READING TEXT:
# infusing liquors into hard candies



## popcornmaker (Oct 18, 2017)

So I've been having trouble making the champagne flavor stay in the hard candies that I make. I've done it two ways: replacing the water for champagne and/or adding champagne closer to when the base is done. Both ways it's seemed to cook off and the flavor is minimal and more sweet than I prefer. I was thinking of using a Chardonnay instead of champagne. Thoughts or ideas?


----------



## flipflopgirl (Jun 27, 2012)

Champagne is a tough flavor to nail.
Have you thought to try any of the super concentrated flavorings?
My go to is lorrannoils.com and have been super impressed by their quality and pricing.

mimi


----------



## brianshaw (Dec 18, 2010)

Also check out Bickford Flavors. Google them.


----------



## popcornmaker (Oct 18, 2017)

flipflopgirl said:


> Champagne is a tough flavor to nail.
> Have you thought to try any of the super concentrated flavorings?
> My go to is lorrannoils.com and have been super impressed by their quality and pricing.
> 
> mimi


I use Lorann already but like you said champagne is tough to nail which is why I tried to do it with real champagne instead of the flavoring. So now I'm really stumped


----------



## popcornmaker (Oct 18, 2017)

brianshaw said:


> Also check out Bickford Flavors. Google them.


I'll check them out. Thank you


----------



## flipflopgirl (Jun 27, 2012)

DATA PROVIDED:
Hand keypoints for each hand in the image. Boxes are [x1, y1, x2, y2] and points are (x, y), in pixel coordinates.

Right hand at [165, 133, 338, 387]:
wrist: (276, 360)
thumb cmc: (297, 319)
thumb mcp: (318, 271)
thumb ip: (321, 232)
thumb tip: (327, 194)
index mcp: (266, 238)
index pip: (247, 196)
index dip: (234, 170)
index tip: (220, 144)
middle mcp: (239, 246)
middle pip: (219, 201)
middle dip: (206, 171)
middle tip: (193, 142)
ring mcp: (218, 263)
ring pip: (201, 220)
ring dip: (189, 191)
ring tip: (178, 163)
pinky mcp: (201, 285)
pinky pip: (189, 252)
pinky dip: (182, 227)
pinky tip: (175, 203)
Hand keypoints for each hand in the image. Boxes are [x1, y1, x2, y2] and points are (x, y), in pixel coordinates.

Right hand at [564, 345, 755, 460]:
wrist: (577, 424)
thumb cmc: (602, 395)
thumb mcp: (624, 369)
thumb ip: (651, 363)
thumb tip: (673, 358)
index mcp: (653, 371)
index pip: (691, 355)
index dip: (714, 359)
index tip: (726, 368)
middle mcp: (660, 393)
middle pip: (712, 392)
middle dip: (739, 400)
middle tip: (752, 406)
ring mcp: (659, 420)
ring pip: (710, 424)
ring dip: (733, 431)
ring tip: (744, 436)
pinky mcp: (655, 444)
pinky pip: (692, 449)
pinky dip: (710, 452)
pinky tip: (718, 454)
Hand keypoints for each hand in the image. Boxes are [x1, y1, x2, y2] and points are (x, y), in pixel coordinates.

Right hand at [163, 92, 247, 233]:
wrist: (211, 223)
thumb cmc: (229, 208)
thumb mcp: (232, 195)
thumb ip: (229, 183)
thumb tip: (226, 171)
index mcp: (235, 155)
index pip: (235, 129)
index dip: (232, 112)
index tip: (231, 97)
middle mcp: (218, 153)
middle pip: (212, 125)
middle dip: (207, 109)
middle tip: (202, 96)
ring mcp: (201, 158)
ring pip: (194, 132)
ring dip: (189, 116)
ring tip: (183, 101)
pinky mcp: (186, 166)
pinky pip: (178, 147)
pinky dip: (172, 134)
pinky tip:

EXERCISE:
For each statement, say whether it agrees with the forum thread about hard candies, answering yes or no and quoting the words from the thread that settle it. (a) The person making the candies tried replacing the water with champagne. (b) The candy maker had not used Lorann before it was suggested. (c) brianshaw recommended Bickford Flavors.

RESPONSE FOR THIS EXERCISE:
(a) Yes: "replacing the water for champagne"
(b) No: "I use Lorann already"
(c) Yes: "Also check out Bickford Flavors."